If you've been preparing for your first college fair, you probably already have your map of must-visit booths, highlighted your favorite schools and checked the list twice.

If you’ve really done your homework, you most likely have questions ready to ask college representatives as well. But what’s the point of all of that preparation if you don’t know how to make it work for you?

There will be a lot of other potential applicants there. How can you stand out from the crowd and make the kind of impression that leaves admissions representatives eager for you to apply to their schools? Here are a few suggestions on how to network and navigate a college fair.

Set The Stage

It’s important to be yourself and to help others see you as you want to be seen. The first step is to be conscious of how you dress for the event: while no one expects formality, very casual clothing could be construed as a lack of interest. Consider dressing as you would for a relaxed family party with aunts, uncles and grandparents in attendance. You may also want to avoid athletic wear like basketball jerseys, for example, or yoga pants. Pay attention to your footwear as well. Sneakers, casual shoes and boots are a go but leave those flip flops and slippers at home.

Once you’re at the fair, grab the most recent map of the booths and take a look around. Note any changes from your pre-event research before you start to circulate the floor.

Make An Impression

There’s really no need to be nervous as you walk up to the first booth on your list. Remember that admissions representatives are there specifically to meet and greet potential students, not just to hand out materials and answer simple questions.

The questions that you bring to the table about the school should be the kind that provoke an actual conversation.

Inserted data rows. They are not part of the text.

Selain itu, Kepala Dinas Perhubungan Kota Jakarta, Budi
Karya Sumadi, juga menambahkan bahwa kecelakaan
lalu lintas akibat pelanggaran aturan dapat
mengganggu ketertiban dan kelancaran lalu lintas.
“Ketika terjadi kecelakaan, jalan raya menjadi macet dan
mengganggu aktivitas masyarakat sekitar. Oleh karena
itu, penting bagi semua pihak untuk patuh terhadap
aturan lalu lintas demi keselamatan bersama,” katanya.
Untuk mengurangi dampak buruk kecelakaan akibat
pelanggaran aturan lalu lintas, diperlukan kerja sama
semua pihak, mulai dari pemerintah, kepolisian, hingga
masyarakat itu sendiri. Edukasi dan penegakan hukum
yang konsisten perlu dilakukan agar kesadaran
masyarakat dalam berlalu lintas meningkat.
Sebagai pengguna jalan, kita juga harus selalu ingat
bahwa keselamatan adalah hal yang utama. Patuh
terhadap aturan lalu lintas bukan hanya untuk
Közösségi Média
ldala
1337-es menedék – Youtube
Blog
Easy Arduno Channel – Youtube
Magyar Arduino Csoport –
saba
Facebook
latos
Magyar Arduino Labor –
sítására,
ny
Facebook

Take the lead on any introductions and make eye contact. Hold out your hand to shake and start with any variation of this introduction: “Hi, my name is … and I’m interested in…” or “I’m leaning toward majoring in…” while maintaining a friendly, engaged, respectful and professional attitude.

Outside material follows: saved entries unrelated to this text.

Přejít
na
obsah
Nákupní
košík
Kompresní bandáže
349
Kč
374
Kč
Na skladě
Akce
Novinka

Even at this early stage, you want to be able to give the people you meet a sense of who you are and where your interests lie. If the conversation allows, feel free to open up a bit about hobbies and clubs or even favorite books and movies.

Ask Open-Ended Questions

The questions that you bring to the table about the school should be the kind that provoke an actual conversation. By asking about things that can be accessed online, you’ll likely get a quick answer and a dead end. If you want the school representatives to take a deeper interest in you, you’ll need to demonstrate your interest in their school through thoughtful questions. This will help set you apart from other students and provide you with valuable information when making the decision to apply.

For example, if you ask for tips on getting into a popular class that always fills up right away, it indicates that you cared enough to do research on the school, which can open the door for you and the representative to talk about other useful enrollment hacks. Are you interested in taking a graduate class as a freshman or want to participate in research? Those categories usually require advance approval from specific school departments, but it doesn’t hurt to ask the representative too; you may find out some insider tips around typical school restrictions.

Remember to be a good listener too. If you can really hear what someone else is saying and respond in kind, you’ll make a lasting connection that will improve your chances of being remembered.

Exchange Contact Information

Before you walk away, thank everyone you spoke with for their time. Don’t forget to collect e-mail addresses or business cards. Even if you’ve already filled out requested information for the school online, you still want to leave your e-mail and contact information on the booth’s sign-in sheet — that way, the admission’s officer has a record of your visit that might spark a positive memory of chatting with you.

Follow Up

Be proactive and follow up within a day or two of the fair. Admissions staff attend many events and you don’t want them to forget you. A friendly e-mail that thanks them for their time, references the fair you attended and briefly reiterates why you’re interested in the school is appropriate and can make a real difference.

Come admissions time, your preparation, behavior at the fair and follow up could become a deciding factor for your school of choice. It may be wise to use your thank you note to also schedule a campus tour through your contact as well. You might just get another opportunity to make a good impression.